What the data won't tell you
Look, satellite data has limits. I got this wrong early on. I used to think a strong alteration signature plus a magnetic anomaly was basically a guaranteed deposit. It's not.
Cover is the enemy. If a porphyry sits under 30 meters of alluvium, ASTER won't see it. The alteration is there, the copper is there, but the surface is just gravel and sand. This is why parts of the Chagai are so frustrating — the topography hides as much as it reveals.

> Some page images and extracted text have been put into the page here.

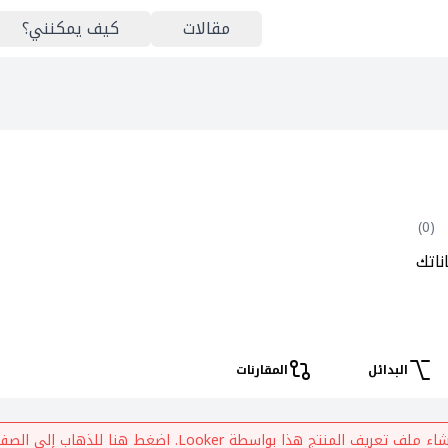
مقالات
كيف يمكنني؟
)
0
(
ناتك
البدائل
المقارنات
نشاء ملف تعريف المنتج هذا بواسطة
Looker
. اضغط هنا للذهاب إلى الصفح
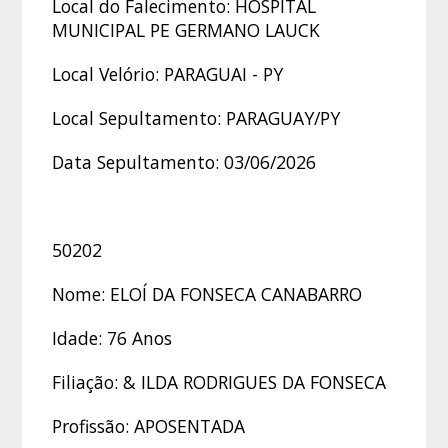
Local do Falecimento: HOSPITAL
MUNICIPAL PE GERMANO LAUCK
Local Velório: PARAGUAI - PY
Local Sepultamento: PARAGUAY/PY
Data Sepultamento: 03/06/2026
50202
Nome: ELOÍ DA FONSECA CANABARRO
Idade: 76 Anos
Filiação: & ILDA RODRIGUES DA FONSECA
Profissão: APOSENTADA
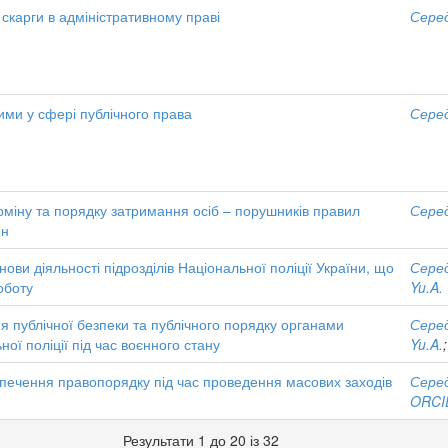
ї скарги в адміністративному праві
Серед
ими у сфері публічного права
Серед
міну та порядку затримання осіб – порушників правил
Серед
ин
нови діяльності підрозділів Національної поліції України, що
Серед
оботу
Yu.A.
я публічної безпеки та публічного порядку органами
Серед
ної поліції під час воєнного стану
Yu.A.
печення правопорядку під час проведення масових заходів
Серед
ORCID
Результати 1 до 20 із 32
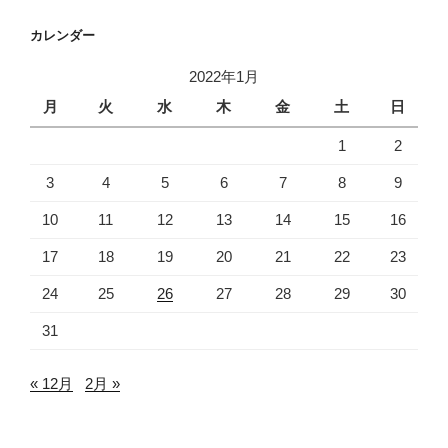
カレンダー
2022年1月
月
火
水
木
金
土
日
1
2
3
4
5
6
7
8
9
10
11
12
13
14
15
16
17
18
19
20
21
22
23
24
25
26
27
28
29
30
31
« 12月
2月 »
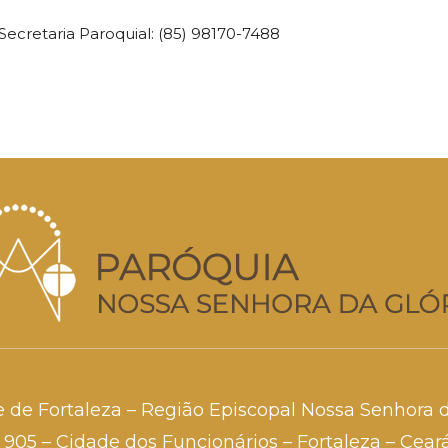
Secretaria Paroquial: (85) 98170-7488
e de Fortaleza – Região Episcopal Nossa Senhora 
a, 905 – Cidade dos Funcionários – Fortaleza – Cea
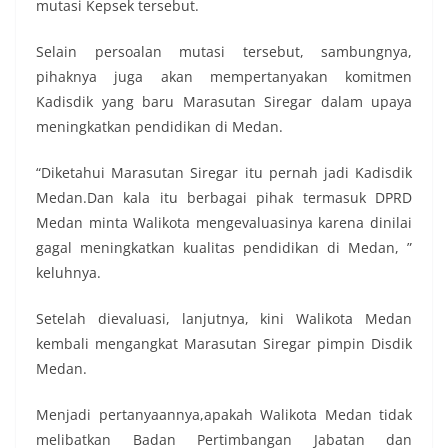
mutasi Kepsek tersebut.
Selain persoalan mutasi tersebut, sambungnya,
pihaknya juga akan mempertanyakan komitmen
Kadisdik yang baru Marasutan Siregar dalam upaya
meningkatkan pendidikan di Medan.
“Diketahui Marasutan Siregar itu pernah jadi Kadisdik
Medan.Dan kala itu berbagai pihak termasuk DPRD
Medan minta Walikota mengevaluasinya karena dinilai
gagal meningkatkan kualitas pendidikan di Medan, ”
keluhnya.
Setelah dievaluasi, lanjutnya, kini Walikota Medan
kembali mengangkat Marasutan Siregar pimpin Disdik
Medan.
Menjadi pertanyaannya,apakah Walikota Medan tidak
melibatkan Badan Pertimbangan Jabatan dan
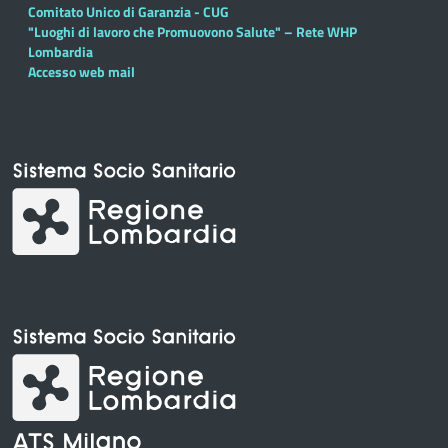
Comitato Unico di Garanzia - CUG
"Luoghi di lavoro che Promuovono Salute" – Rete WHP
Lombardia
Accesso web mail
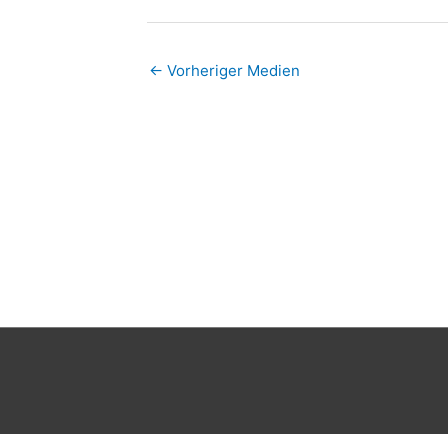
←
Vorheriger Medien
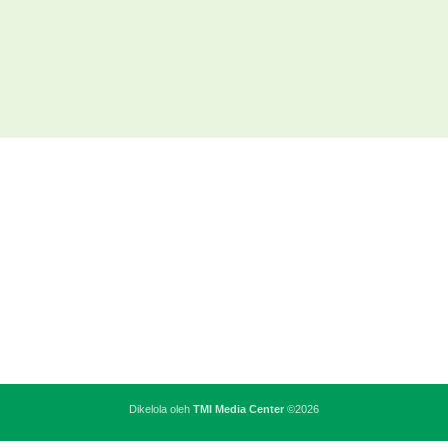
Dikelola oleh
TMI Media Center
©2026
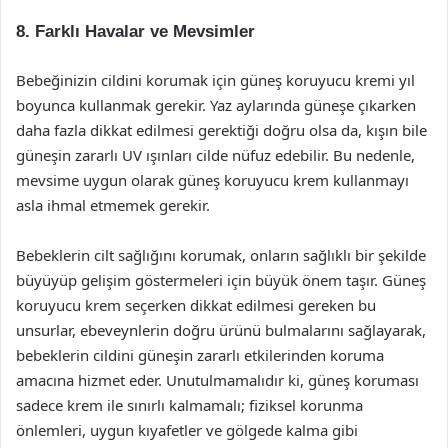
8.
Farklı Havalar ve Mevsimler
Bebeğinizin cildini korumak için güneş koruyucu kremi yıl
boyunca kullanmak gerekir. Yaz aylarında güneşe çıkarken
daha fazla dikkat edilmesi gerektiği doğru olsa da, kışın bile
güneşin zararlı UV ışınları cilde nüfuz edebilir. Bu nedenle,
mevsime uygun olarak güneş koruyucu krem kullanmayı
asla ihmal etmemek gerekir.
Bebeklerin cilt sağlığını korumak, onların sağlıklı bir şekilde
büyüyüp gelişim göstermeleri için büyük önem taşır. Güneş
koruyucu krem seçerken dikkat edilmesi gereken bu
unsurlar, ebeveynlerin doğru ürünü bulmalarını sağlayarak,
bebeklerin cildini güneşin zararlı etkilerinden koruma
amacına hizmet eder. Unutulmamalıdır ki, güneş koruması
sadece krem ile sınırlı kalmamalı; fiziksel korunma
önlemleri, uygun kıyafetler ve gölgede kalma gibi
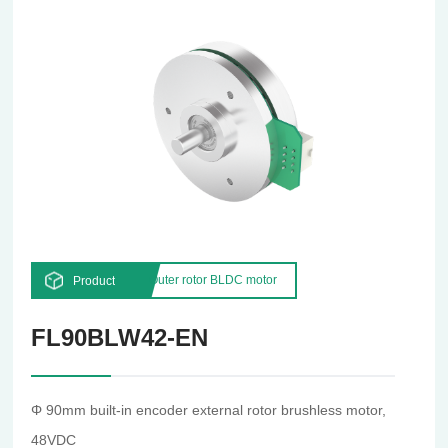
Outer rotor BLDC motor
Product
FL90BLW42-EN
Φ 90mm built-in encoder external rotor brushless motor,
48VDC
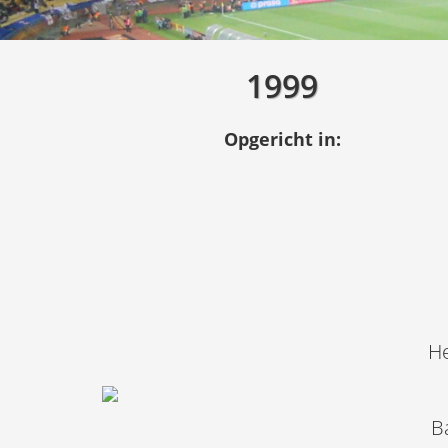
1999
Opgericht in:
He
B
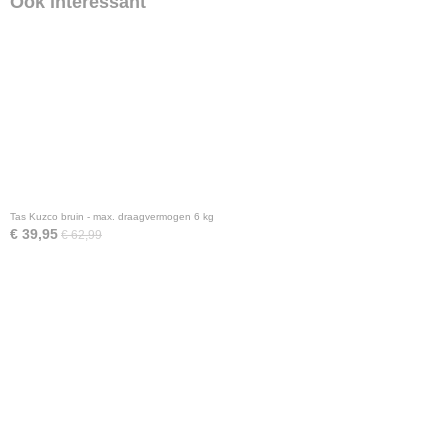
Ook interessant
Tas Kuzco bruin - max. draagvermogen 6 kg
€ 39,95
€ 62,99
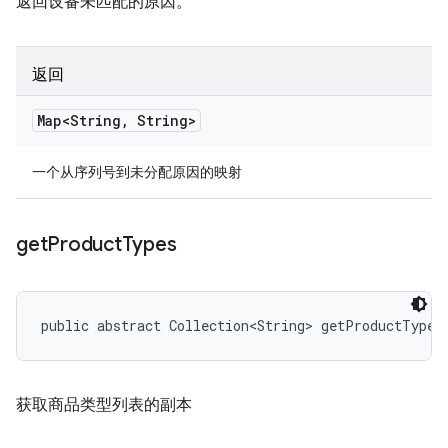
返回设备未匹配的原因。
返回
Map<String
,
String>
一个从序列号到未分配原因的映射
get
Product
Types
public abstract Collection<String> getProductTypes
获取商品类型列表的副本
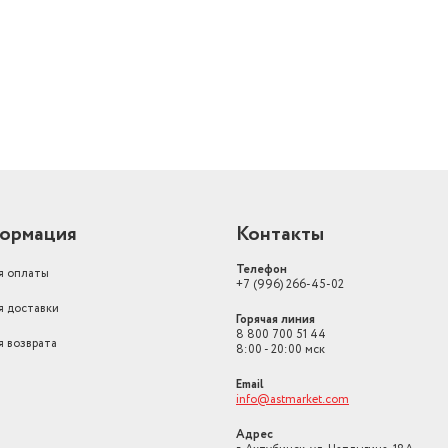
й
ормация
Контакты
Телефон
я оплаты
+7 (996) 266-45-02
я доставки
Горячая линия
8 800 700 51 44
я возврата
8:00 - 20:00 мск
Email
info@astmarket.com
Адрес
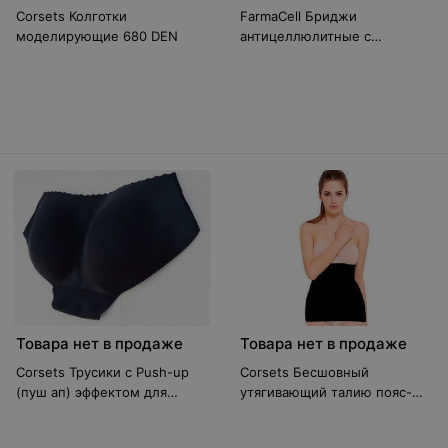
Corsets Колготки
FarmaCell Бриджи
моделирующие 680 DEN
антицеллюлитные с
завышенной талией
Товара нет в продаже
Товара нет в продаже
Corsets Трусики с Push-up
Corsets Бесшовный
(пуш ап) эффектом для
утягивающий талию пояс-
увеличения ягодиц
корсет чёрный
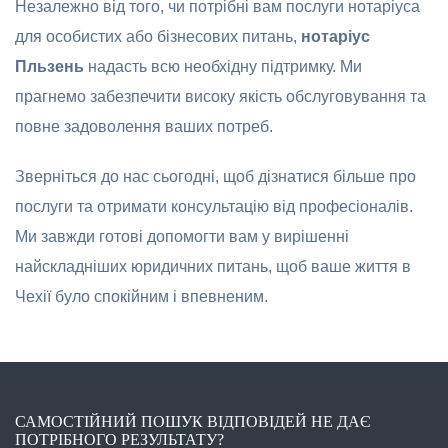
Незалежно від того, чи потрібні вам послуги нотаріуса
для особистих або бізнесових питань,
нотаріус
Пльзень
надасть всю необхідну підтримку. Ми
прагнемо забезпечити високу якість обслуговування та
повне задоволення ваших потреб.
Зверніться до нас сьогодні, щоб дізнатися більше про
послуги та отримати консультацію від професіоналів.
Ми завжди готові допомогти вам у вирішенні
найскладніших юридичних питань, щоб ваше життя в
Чехії було спокійним і впевненим.
САМОСТІЙНИЙ ПОШУК ВІДПОВІДЕЙ НЕ ДАЄ
ПОТРІБНОГО РЕЗУЛЬТАТУ?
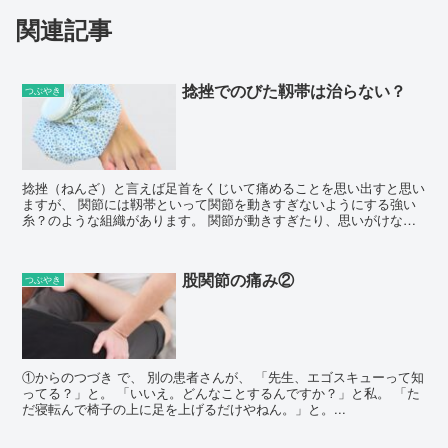
関連記事
捻挫でのびた靱帯は治らない？
つぶやき
捻挫（ねんざ）と言えば足首をくじいて痛めることを思い出すと思い
ますが、 関節には靱帯といって関節を動きすぎないようにする強い
糸？のような組織があります。 関節が動きすぎたり、思いがけない
方向に動いたりするとのびたりちぎれ...
股関節の痛み②
つぶやき
①からのつづき で、 別の患者さんが、 「先生、エゴスキューって知
ってる？」と。 「いいえ。どんなことするんですか？」と私。 「た
だ寝転んで椅子の上に足を上げるだけやねん。」と。...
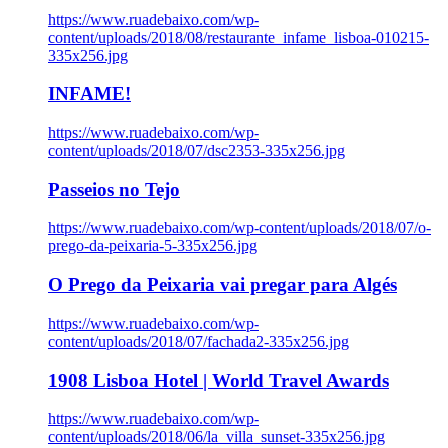
https://www.ruadebaixo.com/wp-
content/uploads/2018/08/restaurante_infame_lisboa-010215-
335x256.jpg
INFAME!
https://www.ruadebaixo.com/wp-
content/uploads/2018/07/dsc2353-335x256.jpg
Passeios no Tejo
https://www.ruadebaixo.com/wp-content/uploads/2018/07/o-
prego-da-peixaria-5-335x256.jpg
O Prego da Peixaria vai pregar para Algés
https://www.ruadebaixo.com/wp-
content/uploads/2018/07/fachada2-335x256.jpg
1908 Lisboa Hotel | World Travel Awards
https://www.ruadebaixo.com/wp-
content/uploads/2018/06/la_villa_sunset-335x256.jpg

Second problem: false positives. Hydrothermal alteration doesn't always mean copper. Sometimes it means a barren epithermal system, or a fossil geothermal field, or just a weird weathering pattern in a felsic intrusion. The satellites narrow your search from 100,000 sq km to maybe 500. Boots, hammers, and assays do the rest.
And third — and this is the one that keeps Pakistani exploration stuck — even when you have a beautiful target, the licensing pathway in Balochistan is brutal. Reko Diq itself spent 13 years in international arbitration before the current Barrick-led structure got finalized in 2022. Most juniors don't have that kind of patience or capital.
So when I tell investors there are probably 8 to 12 undiscovered porphyry systems in Pakistan worth more than a billion dollars each, the discovery isn't the hard part anymore. Satellites have made the discovery part almost cheap.
The hard part is everything that comes after the red dot on the map. Who do you talk to in Quetta? How long is your security budget? Can you actually get a rig to the site?
Those questions don't have satellite answers.